PROVIDED PASSAGE:
***
I added debug statements to quirk_usb_early_handoff, quirk_usb_disable_ehci &
ehci_bios_handoff. The box hangs right before calling:

pci_write_config_byte(pdev, offset + 3, 1);

which is in ehci_bios_handoff:

[ 10.698240] DEBUG: Passed quirk_usb_early_handoff 1300
[ 10.704271] DEBUG: Passed quirk_usb_early_handoff 1308
[ 10.710206] DEBUG: Passed quirk_usb_disable_ehci 939
[ 10.715949] DEBUG: Passed quirk_usb_disable_ehci 945
[ 10.721685] DEBUG: Passed quirk_usb_disable_ehci 950
[ 10.727423] DEBUG: Passed quirk_usb_disable_ehci 958
[ 10.733160] DEBUG: Passed quirk_usb_disable_ehci 964
[ 10.738897] DEBUG: Passed quirk_usb_disable_ehci 968
[ 10.744633] DEBUG: Passed ehci_bios_handoff 849
[ 10.749884] DEBUG: Passed ehci_bios_handoff 884

I have attached the debug output, and my modified pci-quirks.c file
to the bug report, let me know what else I can do to help.

2019-04-04 17:17:01

by Alan Stern

[permalink] [raw]
Subject: Re: Regression causes a hang on boot with a Comtrol PCI card

On Thu, 4 Apr 2019, Jesse Hathaway wrote:

> On Tue, Apr 2, 2019 at 9:29 AM Alan Stern <[email protected]> wrote:
> > Most likely the problem occurs somewhere inside
> > quirk_usb_handoff_xhci(). Can Jesse add debugging statements to that
> > routine in order to pin down exactly where the problem lies?
>
> Alan,
>
> I added debug statements to quirk_usb_early_handoff, quirk_usb_disable_ehci &
> ehci_bios_handoff. The box hangs right before calling:
>
> pci_write_config_byte(pdev, offset + 3, 1);

Right _before_ that line? Not _after_ it?

That's surprising because the two preceding lines of code are the
condition of an "if" statement and a dev_dbg() call. I don't see how
either of them could cause a hang.

Maybe the hang is a delayed reaction to something happening somewhere
else. But on the assumption that it isn't, you could try commenting
out various parts of ehci_bios_handoff to see which ones make a
difference.
***
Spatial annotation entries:

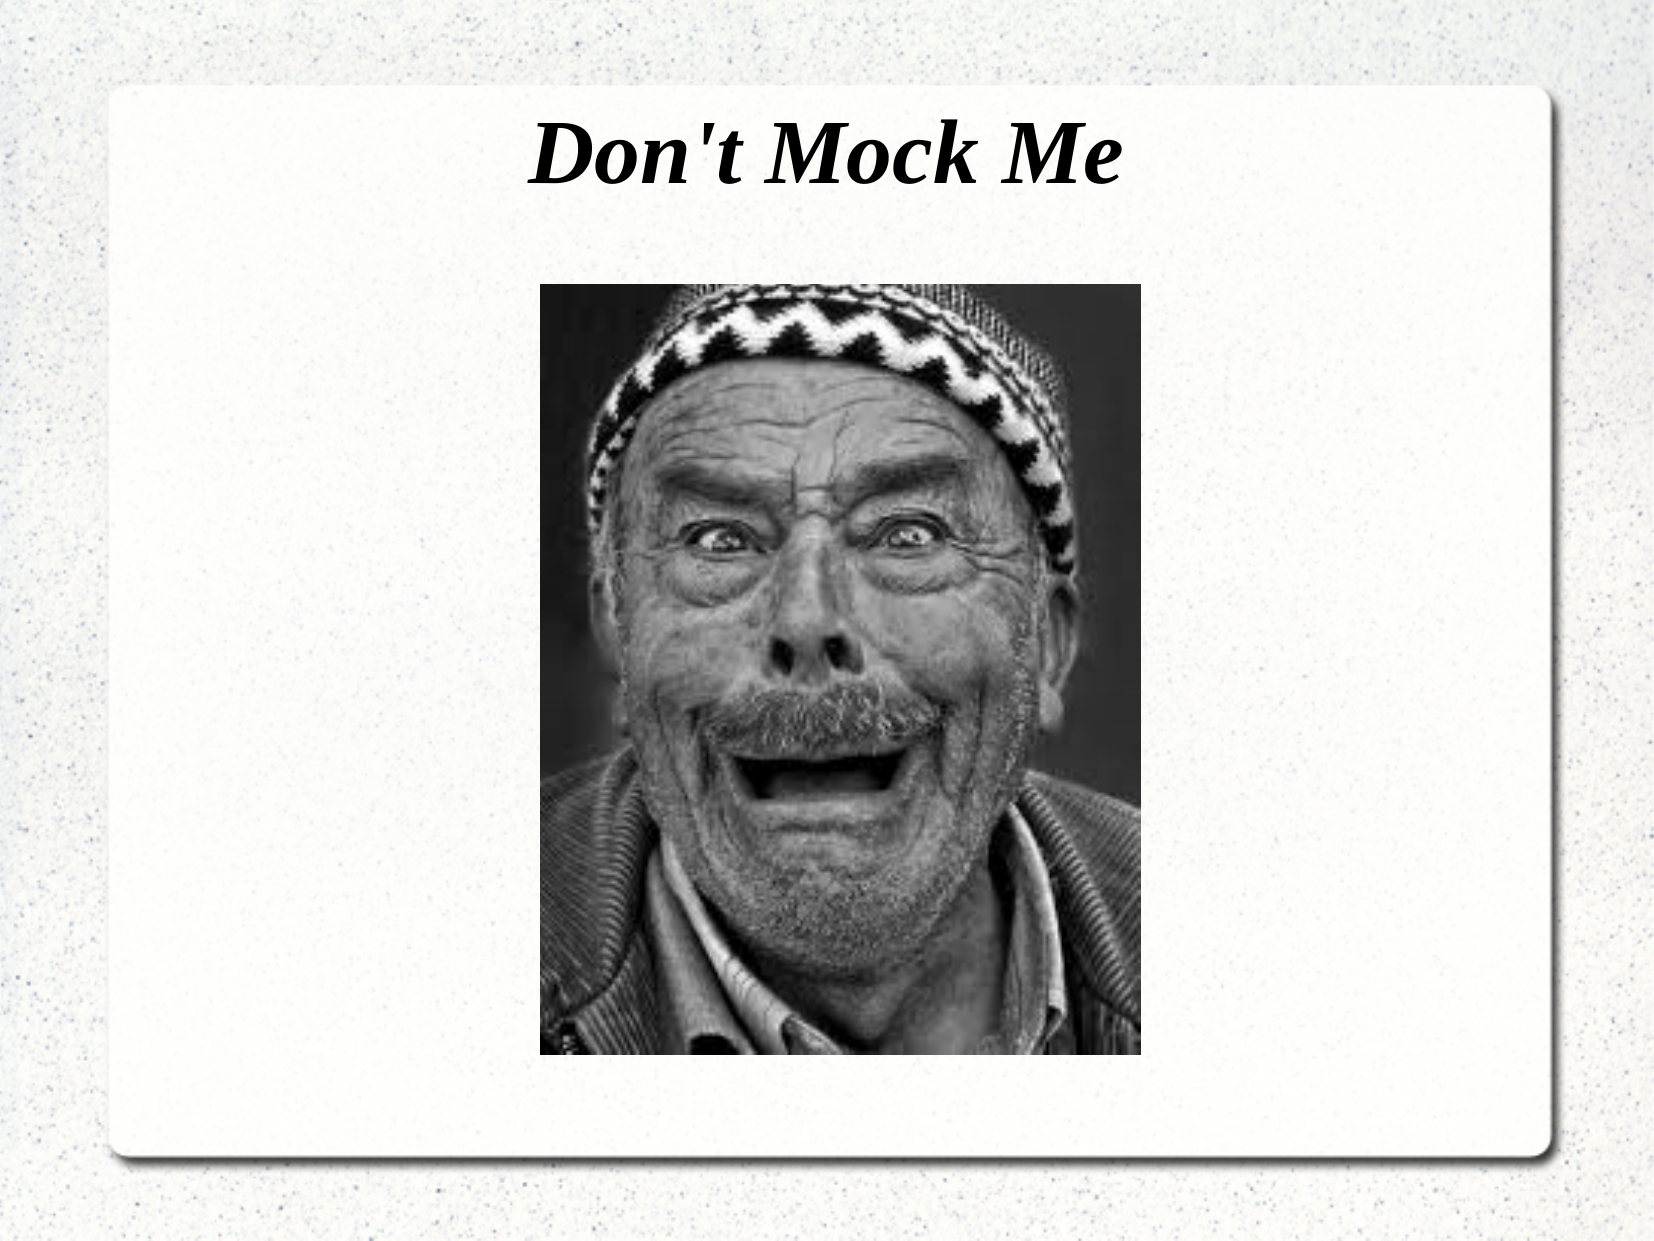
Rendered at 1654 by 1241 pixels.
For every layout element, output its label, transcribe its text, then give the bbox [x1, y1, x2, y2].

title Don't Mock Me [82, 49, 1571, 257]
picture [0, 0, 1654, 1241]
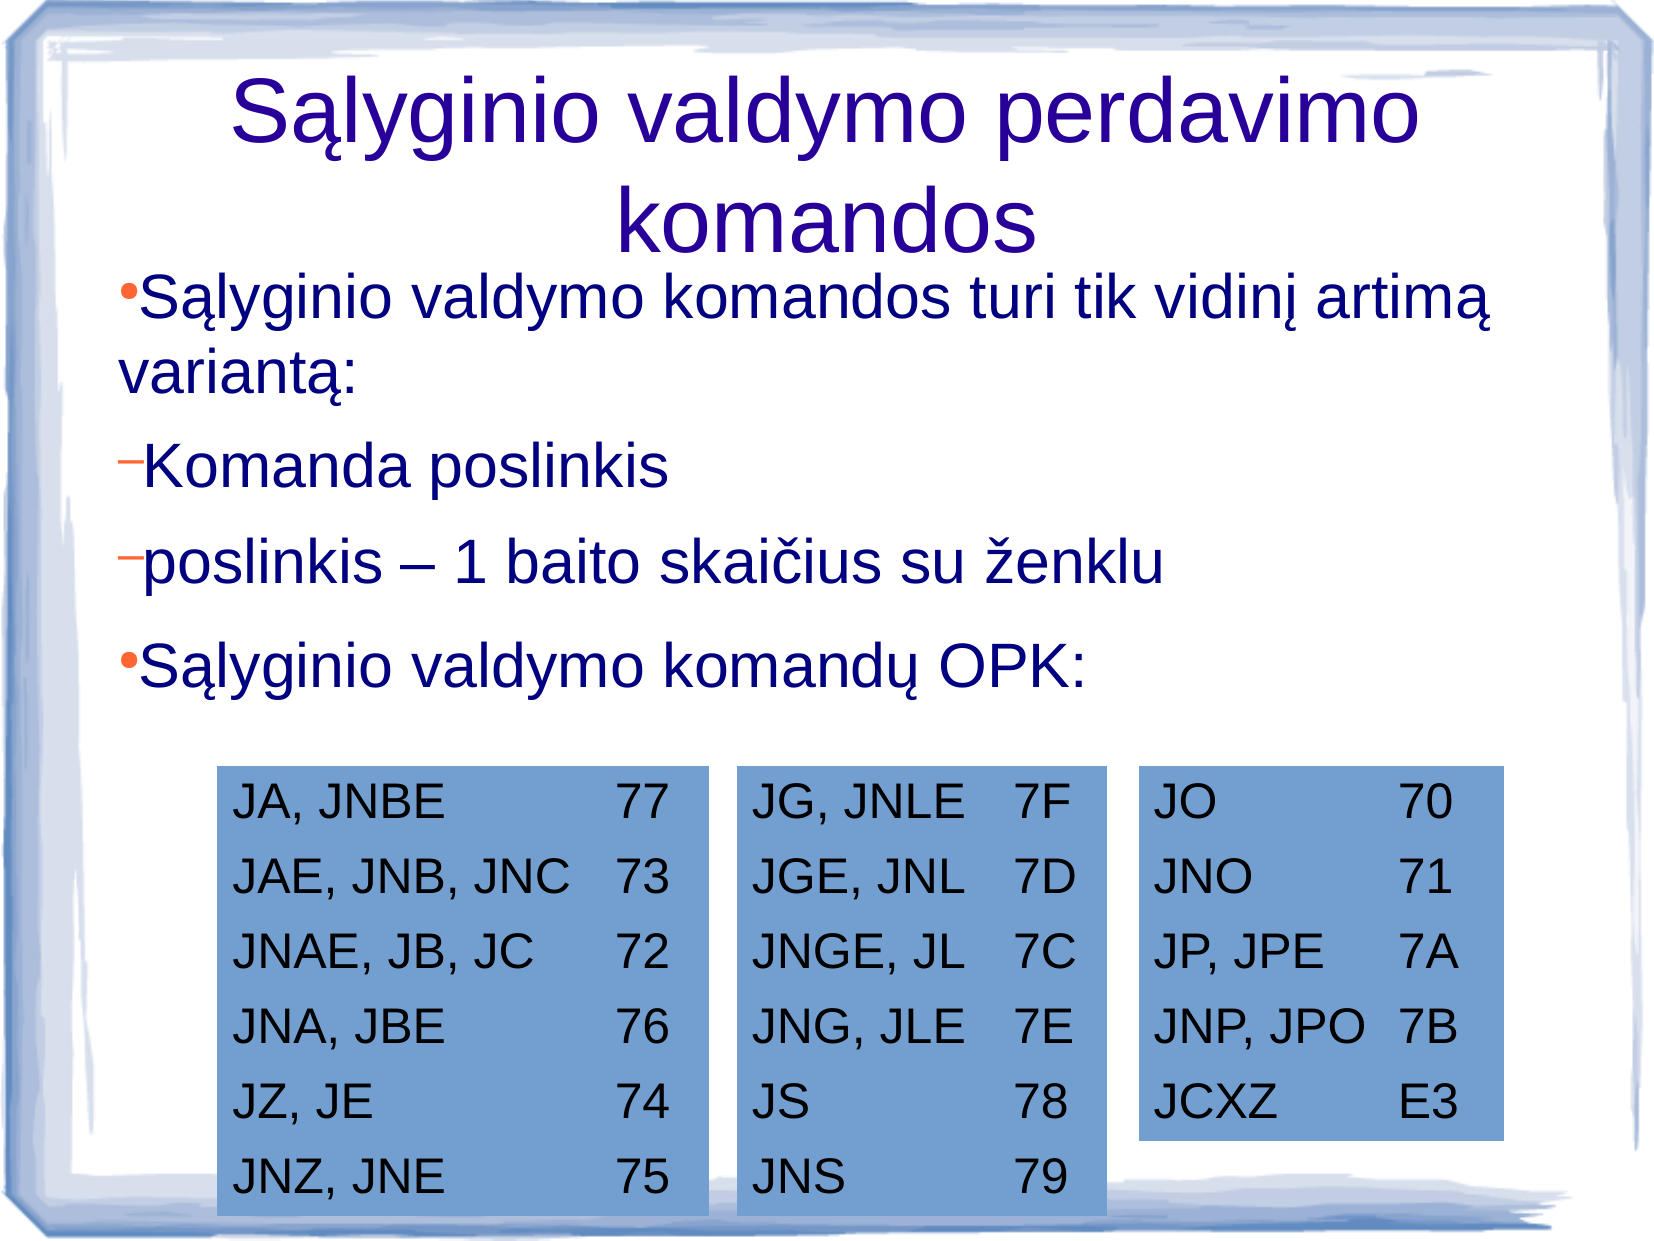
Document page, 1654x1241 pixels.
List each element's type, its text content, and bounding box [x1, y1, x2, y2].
***
GOALS:
1. In the boot hang thread, which line of code does the box hang right before calling?
2. Pick up the boot hang thread after its final sentence and carry it forward.

ANSWERS PROVIDED:
1. pci_write_config_byte(pdev, offset + 3, 1);

2.
> which is in ehci_bios_handoff:
>
> [ 10.698240] DEBUG: Passed quirk_usb_early_handoff 1300
> [ 10.704271] DEBUG: Passed quirk_usb_early_handoff 1308
> [ 10.710206] DEBUG: Passed quirk_usb_disable_ehci 939
> [ 10.715949] DEBUG: Passed quirk_usb_disable_ehci 945
> [ 10.721685] DEBUG: Passed quirk_usb_disable_ehci 950
> [ 10.727423] DEBUG: Passed quirk_usb_disable_ehci 958
> [ 10.733160] DEBUG: Passed quirk_usb_disable_ehci 964
> [ 10.738897] DEBUG: Passed quirk_usb_disable_ehci 968
> [ 10.744633] DEBUG: Passed ehci_bios_handoff 849
> [ 10.749884] DEBUG: Passed ehci_bios_handoff 884
>
> I have attached the debug output, and my modified pci-quirks.c file
> to the bug report, let me know what else I can do to help.

Nothing was attached.

Alan Stern

2019-04-04 17:37:37

by Jesse Hathaway

[permalink] [raw]
Subject: Re: Regression causes a hang on boot with a Comtrol PCI card

On Thu, Apr 4, 2019 at 12:16 PM Alan Stern <[email protected]> wrote:
> > I added debug statements to quirk_usb_early_handoff, quirk_usb_disable_ehci &
> > ehci_bios_handoff. The box hangs right before calling:
> >
> > pci_write_config_byte(pdev, offset + 3, 1);
>
> Right _before_ that line? Not _after_ it?

Sorry I should have been more precise, it hangs executing the above
pci_write_config_function. I get the debug printk immediately preceding
that line.

> That's surprising because the two preceding lines of code are the
> condition of an "if" statement and a dev_dbg() call. I don't see how
> either of them could cause a hang.
>
> Maybe the hang is a delayed reaction to something happening somewhere
> else. But on the assumption that it isn't, you could try commenting
> out various parts of ehci_bios_handoff to see which ones make a
> difference.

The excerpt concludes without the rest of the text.